(Stored data)
»»

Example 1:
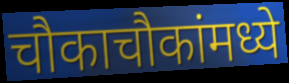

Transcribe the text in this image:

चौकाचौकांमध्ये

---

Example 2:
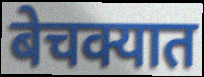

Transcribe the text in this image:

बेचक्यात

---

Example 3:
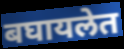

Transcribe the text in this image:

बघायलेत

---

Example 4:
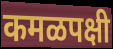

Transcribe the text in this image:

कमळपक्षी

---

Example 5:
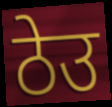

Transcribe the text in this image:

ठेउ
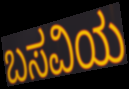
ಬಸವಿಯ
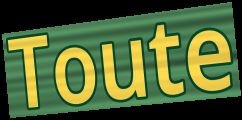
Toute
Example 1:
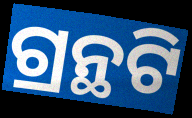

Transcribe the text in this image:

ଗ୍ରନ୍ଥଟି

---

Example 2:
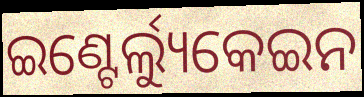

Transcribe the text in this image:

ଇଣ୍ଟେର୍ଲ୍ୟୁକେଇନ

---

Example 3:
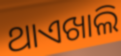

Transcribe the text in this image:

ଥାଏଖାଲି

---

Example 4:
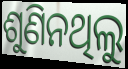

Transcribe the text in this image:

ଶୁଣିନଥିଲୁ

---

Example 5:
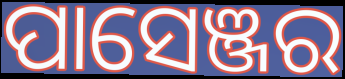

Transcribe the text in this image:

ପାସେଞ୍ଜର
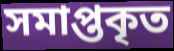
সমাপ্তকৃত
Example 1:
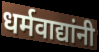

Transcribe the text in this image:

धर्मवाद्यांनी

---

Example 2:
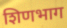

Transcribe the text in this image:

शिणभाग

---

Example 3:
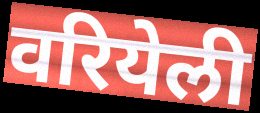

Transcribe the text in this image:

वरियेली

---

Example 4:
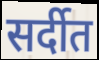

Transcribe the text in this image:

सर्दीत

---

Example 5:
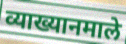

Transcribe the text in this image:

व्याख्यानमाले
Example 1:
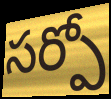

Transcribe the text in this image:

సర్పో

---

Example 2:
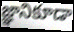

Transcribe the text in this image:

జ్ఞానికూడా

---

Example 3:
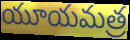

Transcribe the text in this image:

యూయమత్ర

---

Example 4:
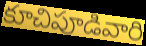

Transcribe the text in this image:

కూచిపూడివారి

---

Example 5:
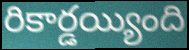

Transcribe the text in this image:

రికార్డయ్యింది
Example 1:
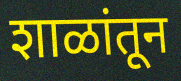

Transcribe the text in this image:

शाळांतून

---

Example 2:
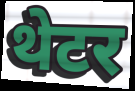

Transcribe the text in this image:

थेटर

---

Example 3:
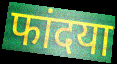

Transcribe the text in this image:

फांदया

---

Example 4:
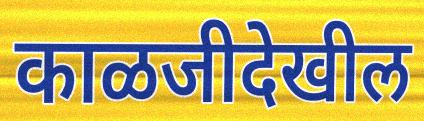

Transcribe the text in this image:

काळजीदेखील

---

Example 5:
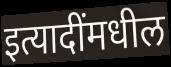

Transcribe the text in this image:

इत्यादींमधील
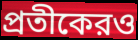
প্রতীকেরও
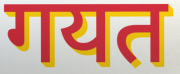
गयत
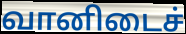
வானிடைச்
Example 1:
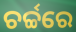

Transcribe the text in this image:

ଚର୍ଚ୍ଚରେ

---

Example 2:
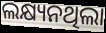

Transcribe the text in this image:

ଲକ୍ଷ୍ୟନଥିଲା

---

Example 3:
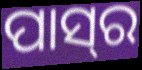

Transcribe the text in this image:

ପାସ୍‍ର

««

### AIM OF THE TASK
Copy the entries exactly. No pictures.

### WRITTEN RESPONSE
Example 1:

Transcribe the text in this image:

चौकाचौकांमध्ये

---

Example 2:

Transcribe the text in this image:

बेचक्यात

---

Example 3:

Transcribe the text in this image:

बघायलेत

---

Example 4:

Transcribe the text in this image:

कमळपक्षी

---

Example 5:

Transcribe the text in this image:

ठेउ
ಬಸವಿಯ
Toute
Example 1:

Transcribe the text in this image:

ଗ୍ରନ୍ଥଟି

---

Example 2:

Transcribe the text in this image:

ଇଣ୍ଟେର୍ଲ୍ୟୁକେଇନ

---

Example 3:

Transcribe the text in this image:

ଥାଏଖାଲି

---

Example 4:

Transcribe the text in this image:

ଶୁଣିନଥିଲୁ

---

Example 5:

Transcribe the text in this image:

ପାସେଞ୍ଜର
সমাপ্তকৃত
Example 1:

Transcribe the text in this image:

धर्मवाद्यांनी

---

Example 2:

Transcribe the text in this image:

शिणभाग

---

Example 3:

Transcribe the text in this image:

वरियेली

---

Example 4:

Transcribe the text in this image:

सर्दीत

---

Example 5:

Transcribe the text in this image:

व्याख्यानमाले
Example 1:

Transcribe the text in this image:

సర్పో

---

Example 2:

Transcribe the text in this image:

జ్ఞానికూడా

---

Example 3:

Transcribe the text in this image:

యూయమత్ర

---

Example 4:

Transcribe the text in this image:

కూచిపూడివారి

---

Example 5:

Transcribe the text in this image:

రికార్డయ్యింది
Example 1:

Transcribe the text in this image:

शाळांतून

---

Example 2:

Transcribe the text in this image:

थेटर

---

Example 3:

Transcribe the text in this image:

फांदया

---

Example 4:

Transcribe the text in this image:

काळजीदेखील

---

Example 5:

Transcribe the text in this image:

इत्यादींमधील
প্রতীকেরও
गयत
வானிடைச்
Example 1:

Transcribe the text in this image:

ଚର୍ଚ୍ଚରେ

---

Example 2:

Transcribe the text in this image:

ଲକ୍ଷ୍ୟନଥିଲା

---

Example 3:

Transcribe the text in this image:

ପାସ୍‍ର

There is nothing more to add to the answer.